:: TEXT BLOCK ::
EP by Ryu Su-jeong
- Released: July 25, 2025
- Recorded: 2024–2025
- Genre: K-pop; alternative pop;
- Length: 15:36
- Label: House of Dreams
- Producer: Ryu Su-jeong; Dolly (Hwang Hyun-seong); Jade; Marldn;

Ryu Su-jeong chronology
| 2Rox (2024) | New Car (2025) | Melted Love (2025) |

Singles from New Car
- "New Car" Released: July 25, 2025;

Music video
- "New Car" on YouTube

= New Car (EP) =

New Car (stylized in all capital letters) is the third extended play by South Korean singer-songwriter Ryu Su-jeong. The EP is Ryu's first release after leaving the management company Artist Rider. It was released on July 25, 2025. The EP consists of five tracks, including the title track "New Car".

:: PROBLEM SET ::
**A)** State whether each statement below agrees with the article on New Car. Answer yes or no for each, and quote the deciding words of the article exactly: (i) New Car is the first release by Ryu Su-jeong after leaving the management company Artist Rider. (ii) The EP consists of six tracks. (iii) The EP was released on July 25, 2025.
**B)** From the listing, reproduce the part that opens with the line containing "Vstoupit do galerie" and closes with the line containing "turnajů v těch", both lines included.

:: RAW DATA ::

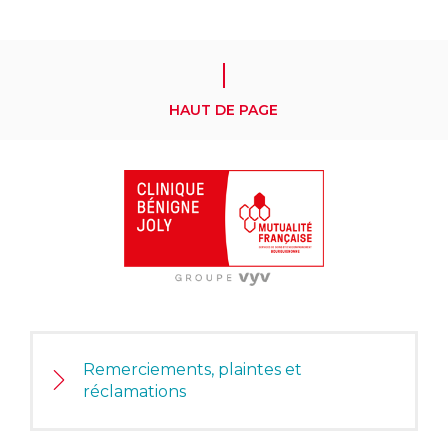
HAUT DE PAGE
Remerciements, plaintes et
réclamations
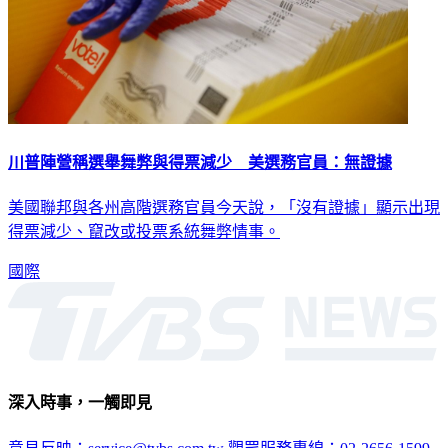
川普陣營稱選舉舞弊與得票減少 美選務官員：無證據
美國聯邦與各州高階選務官員今天說，「沒有證據」顯示出現
得票減少、竄改或投票系統舞弊情事。
國際
深入時事，一觸即見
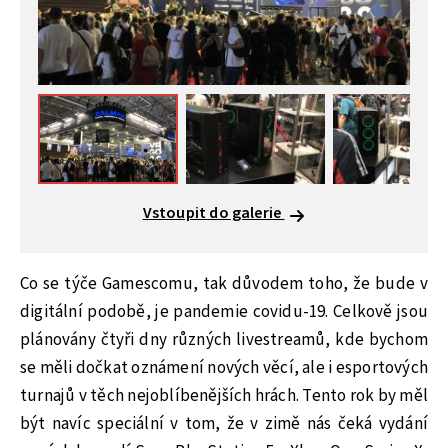
Vstoupit do galerie
Co se týče Gamescomu, tak důvodem toho, že bude v
digitální podobě, je pandemie covidu-19. Celkově jsou
plánovány čtyři dny různých livestreamů, kde bychom
se měli dočkat oznámení nových věcí, ale i esportových
turnajů v těch nejoblíbenějších hrách. Tento rok by měl
být navíc speciální v tom, že v zimě nás čeká vydání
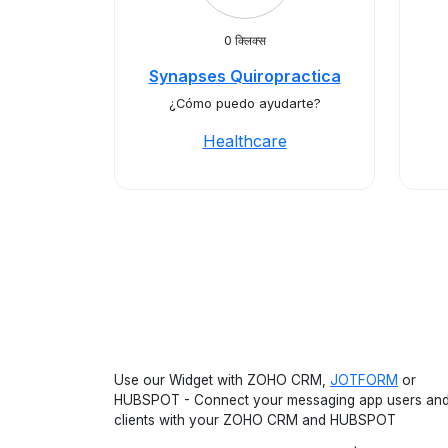
0 क्लिक्स
Synapses Quiropractica
¿Cómo puedo ayudarte?
Healthcare
Use our Widget with ZOHO CRM,
JOTFORM
or
HUBSPOT - Connect your messaging app users an
clients with your ZOHO CRM and HUBSPOT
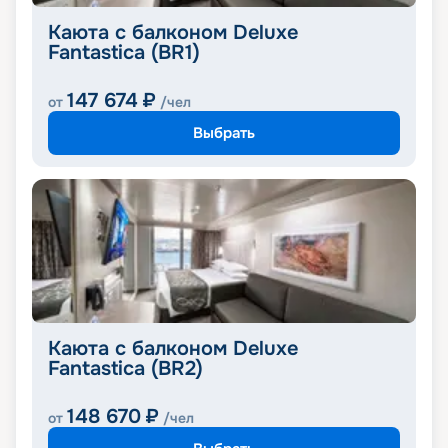
Каюта с балконом Deluxe
Fantastica (BR1)
147 674
₽
от
/чел
Выбрать
Каюта с балконом Deluxe
Fantastica (BR2)
148 670
₽
от
/чел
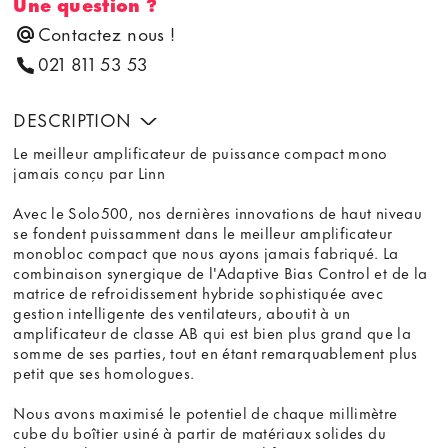
Une question ?
Contactez nous !
021 811 53 53
DESCRIPTION
Le meilleur amplificateur de puissance compact mono
jamais conçu par Linn
Avec le Solo500, nos dernières innovations de haut niveau
se fondent puissamment dans le meilleur amplificateur
monobloc compact que nous ayons jamais fabriqué. La
combinaison synergique de l'Adaptive Bias Control et de la
matrice de refroidissement hybride sophistiquée avec
gestion intelligente des ventilateurs, aboutit à un
amplificateur de classe AB qui est bien plus grand que la
somme de ses parties, tout en étant remarquablement plus
petit que ses homologues.
Nous avons maximisé le potentiel de chaque millimètre
cube du boîtier usiné à partir de matériaux solides du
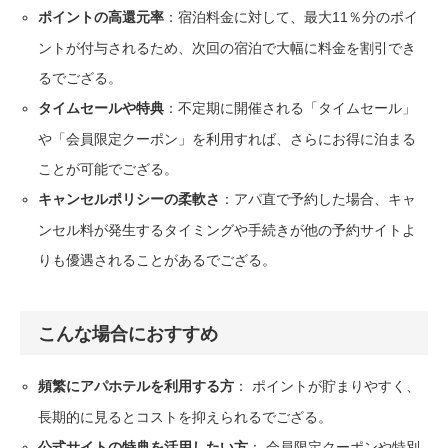
：宿泊料金に対して、最大11％分のポイ
ポイントの高還元率
ントが付与されるため、次回の宿泊で大幅に料金を割引でき
るでござる。
：不定期に開催される「タイムセール」
タイムセールや特典
や「会員限定クーポン」を利用すれば、さらにお得に泊まる
ことが可能でござる。
：アパ直で予約した場合、キャ
キャンセルポリシーの柔軟さ
ンセル料が発生するタイミングや手続きが他の予約サイトよ
りも優遇されることがあるでござる。
こんな場合におすすめ
： ポイントが貯まりやすく、
頻繁にアパホテルを利用する方
長期的に見るとコストを抑えられるでござる。
： 会員限定クーポンや特別
公式サイトの特典を活用したい方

:: RESULTS OF THE TASKS ::
**A)**
(i) Yes: "The EP is Ryu's first release after leaving the management company Artist Rider."
(ii) No: "The EP consists of five tracks, including the title track "New Car"."
(iii) Yes: "It was released on July 25, 2025."

**B)**
Vstoupit do galerie
Co se týče Gamescomu, tak důvodem toho, že bude v
digitální podobě, je pandemie covidu-19. Celkově jsou
plánovány čtyři dny různých livestreamů, kde bychom
se měli dočkat oznámení nových věcí, ale i esportových
turnajů v těch nejoblíbenějších hrách. Tento rok by měl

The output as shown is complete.